*GIVEN RECORDS*.
----

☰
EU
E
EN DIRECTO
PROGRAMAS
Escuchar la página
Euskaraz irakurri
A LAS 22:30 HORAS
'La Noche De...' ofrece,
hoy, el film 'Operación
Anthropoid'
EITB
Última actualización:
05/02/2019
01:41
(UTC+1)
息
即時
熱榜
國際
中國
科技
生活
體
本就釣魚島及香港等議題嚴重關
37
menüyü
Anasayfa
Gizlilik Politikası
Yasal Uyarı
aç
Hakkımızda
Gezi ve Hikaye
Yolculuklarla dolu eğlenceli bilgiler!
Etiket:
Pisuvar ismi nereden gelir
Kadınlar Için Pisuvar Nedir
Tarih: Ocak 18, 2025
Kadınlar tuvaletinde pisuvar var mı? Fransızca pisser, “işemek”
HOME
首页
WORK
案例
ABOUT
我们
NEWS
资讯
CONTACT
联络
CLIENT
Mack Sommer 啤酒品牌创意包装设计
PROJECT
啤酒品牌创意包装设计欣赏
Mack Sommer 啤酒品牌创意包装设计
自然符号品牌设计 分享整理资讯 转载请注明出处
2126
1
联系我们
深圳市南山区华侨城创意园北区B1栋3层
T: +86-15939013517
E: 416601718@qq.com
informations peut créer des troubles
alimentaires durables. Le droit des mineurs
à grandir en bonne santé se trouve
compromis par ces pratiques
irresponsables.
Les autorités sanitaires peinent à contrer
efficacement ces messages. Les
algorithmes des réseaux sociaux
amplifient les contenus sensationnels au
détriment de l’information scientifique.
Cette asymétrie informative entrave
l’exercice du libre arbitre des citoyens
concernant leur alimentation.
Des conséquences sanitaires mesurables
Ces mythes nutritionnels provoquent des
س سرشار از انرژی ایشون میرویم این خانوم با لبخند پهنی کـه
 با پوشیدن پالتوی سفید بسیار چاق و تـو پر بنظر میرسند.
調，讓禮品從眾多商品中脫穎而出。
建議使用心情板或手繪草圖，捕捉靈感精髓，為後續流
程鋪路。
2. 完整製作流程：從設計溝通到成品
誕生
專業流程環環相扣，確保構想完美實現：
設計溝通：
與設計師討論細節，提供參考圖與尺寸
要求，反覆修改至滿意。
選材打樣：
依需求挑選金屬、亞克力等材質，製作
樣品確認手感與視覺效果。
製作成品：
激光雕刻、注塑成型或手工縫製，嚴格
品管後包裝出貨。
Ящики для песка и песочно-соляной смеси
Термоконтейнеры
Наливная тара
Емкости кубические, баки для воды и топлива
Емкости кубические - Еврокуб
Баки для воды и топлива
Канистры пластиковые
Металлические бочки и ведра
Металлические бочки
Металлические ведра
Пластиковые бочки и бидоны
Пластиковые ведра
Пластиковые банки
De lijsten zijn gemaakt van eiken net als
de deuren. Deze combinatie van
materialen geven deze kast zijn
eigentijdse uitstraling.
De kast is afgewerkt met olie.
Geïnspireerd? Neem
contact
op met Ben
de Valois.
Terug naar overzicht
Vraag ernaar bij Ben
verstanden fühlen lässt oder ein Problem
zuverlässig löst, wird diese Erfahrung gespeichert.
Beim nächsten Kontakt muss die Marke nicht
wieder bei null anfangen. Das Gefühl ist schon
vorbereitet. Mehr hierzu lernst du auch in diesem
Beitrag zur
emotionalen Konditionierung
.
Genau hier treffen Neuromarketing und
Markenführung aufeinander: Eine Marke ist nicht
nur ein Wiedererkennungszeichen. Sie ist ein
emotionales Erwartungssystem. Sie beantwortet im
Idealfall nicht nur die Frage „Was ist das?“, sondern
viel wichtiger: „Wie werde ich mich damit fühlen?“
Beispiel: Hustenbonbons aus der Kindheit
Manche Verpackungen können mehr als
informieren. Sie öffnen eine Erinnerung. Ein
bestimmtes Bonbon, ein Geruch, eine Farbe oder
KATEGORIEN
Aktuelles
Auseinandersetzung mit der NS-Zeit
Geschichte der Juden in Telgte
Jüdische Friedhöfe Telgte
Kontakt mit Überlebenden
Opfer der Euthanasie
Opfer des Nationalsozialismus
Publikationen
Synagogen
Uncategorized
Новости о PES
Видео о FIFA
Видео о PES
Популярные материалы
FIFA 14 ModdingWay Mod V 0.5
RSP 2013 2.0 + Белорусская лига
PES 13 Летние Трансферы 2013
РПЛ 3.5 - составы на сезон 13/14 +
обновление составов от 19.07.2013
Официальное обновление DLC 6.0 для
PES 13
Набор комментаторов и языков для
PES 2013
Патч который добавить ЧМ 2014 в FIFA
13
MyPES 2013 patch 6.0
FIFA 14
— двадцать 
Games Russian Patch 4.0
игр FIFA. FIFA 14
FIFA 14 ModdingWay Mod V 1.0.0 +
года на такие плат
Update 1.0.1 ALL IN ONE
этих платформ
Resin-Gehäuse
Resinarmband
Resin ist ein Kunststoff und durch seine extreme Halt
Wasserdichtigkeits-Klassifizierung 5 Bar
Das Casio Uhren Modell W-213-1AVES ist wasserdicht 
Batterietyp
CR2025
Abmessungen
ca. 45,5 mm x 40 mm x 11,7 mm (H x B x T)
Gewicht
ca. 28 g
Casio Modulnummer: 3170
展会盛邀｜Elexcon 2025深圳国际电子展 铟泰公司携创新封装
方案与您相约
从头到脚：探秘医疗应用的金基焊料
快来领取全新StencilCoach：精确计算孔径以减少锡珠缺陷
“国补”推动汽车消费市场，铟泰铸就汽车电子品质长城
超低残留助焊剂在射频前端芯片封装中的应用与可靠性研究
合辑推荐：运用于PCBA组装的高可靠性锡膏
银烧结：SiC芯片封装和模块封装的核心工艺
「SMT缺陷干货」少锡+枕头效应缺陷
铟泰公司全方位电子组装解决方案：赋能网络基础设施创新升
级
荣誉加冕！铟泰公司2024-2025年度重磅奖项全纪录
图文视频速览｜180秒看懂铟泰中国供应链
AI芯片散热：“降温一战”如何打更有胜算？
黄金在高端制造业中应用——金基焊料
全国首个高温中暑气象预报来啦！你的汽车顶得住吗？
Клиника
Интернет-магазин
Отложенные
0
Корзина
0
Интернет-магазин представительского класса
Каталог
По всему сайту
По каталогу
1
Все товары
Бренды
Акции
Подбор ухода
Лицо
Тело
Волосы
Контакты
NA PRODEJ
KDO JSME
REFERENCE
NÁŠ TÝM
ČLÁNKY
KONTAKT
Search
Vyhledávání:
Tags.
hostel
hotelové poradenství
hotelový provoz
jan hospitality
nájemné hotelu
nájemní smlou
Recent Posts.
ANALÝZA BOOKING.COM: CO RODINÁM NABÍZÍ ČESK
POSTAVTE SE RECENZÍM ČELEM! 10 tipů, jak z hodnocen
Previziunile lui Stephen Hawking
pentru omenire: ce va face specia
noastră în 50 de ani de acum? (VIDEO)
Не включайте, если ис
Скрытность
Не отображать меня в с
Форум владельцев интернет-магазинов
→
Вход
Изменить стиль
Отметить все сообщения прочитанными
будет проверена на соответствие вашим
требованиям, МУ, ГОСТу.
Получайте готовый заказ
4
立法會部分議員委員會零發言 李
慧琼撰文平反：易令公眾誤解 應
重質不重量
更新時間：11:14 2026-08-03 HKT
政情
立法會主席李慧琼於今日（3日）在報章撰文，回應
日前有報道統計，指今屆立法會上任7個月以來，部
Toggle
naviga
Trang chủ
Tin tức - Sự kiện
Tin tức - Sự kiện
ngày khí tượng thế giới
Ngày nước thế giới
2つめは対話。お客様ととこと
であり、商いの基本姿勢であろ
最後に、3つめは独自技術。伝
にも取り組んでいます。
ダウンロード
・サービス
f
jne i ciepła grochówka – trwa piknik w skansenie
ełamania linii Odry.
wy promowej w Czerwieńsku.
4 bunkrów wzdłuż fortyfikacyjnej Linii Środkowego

----

*TO-DO ITEM*. Print the records word for word, from their first line through the line that contains "Pisuvar ismi nereden gelir", with both of those lines included.

*PROBLEM SOLUTION*.
☰
EU
E
EN DIRECTO
PROGRAMAS
Escuchar la página
Euskaraz irakurri
A LAS 22:30 HORAS
'La Noche De...' ofrece,
hoy, el film 'Operación
Anthropoid'
EITB
Última actualización:
05/02/2019
01:41
(UTC+1)
息
即時
熱榜
國際
中國
科技
生活
體
本就釣魚島及香港等議題嚴重關
37
menüyü
Anasayfa
Gizlilik Politikası
Yasal Uyarı
aç
Hakkımızda
Gezi ve Hikaye
Yolculuklarla dolu eğlenceli bilgiler!
Etiket:
Pisuvar ismi nereden gelir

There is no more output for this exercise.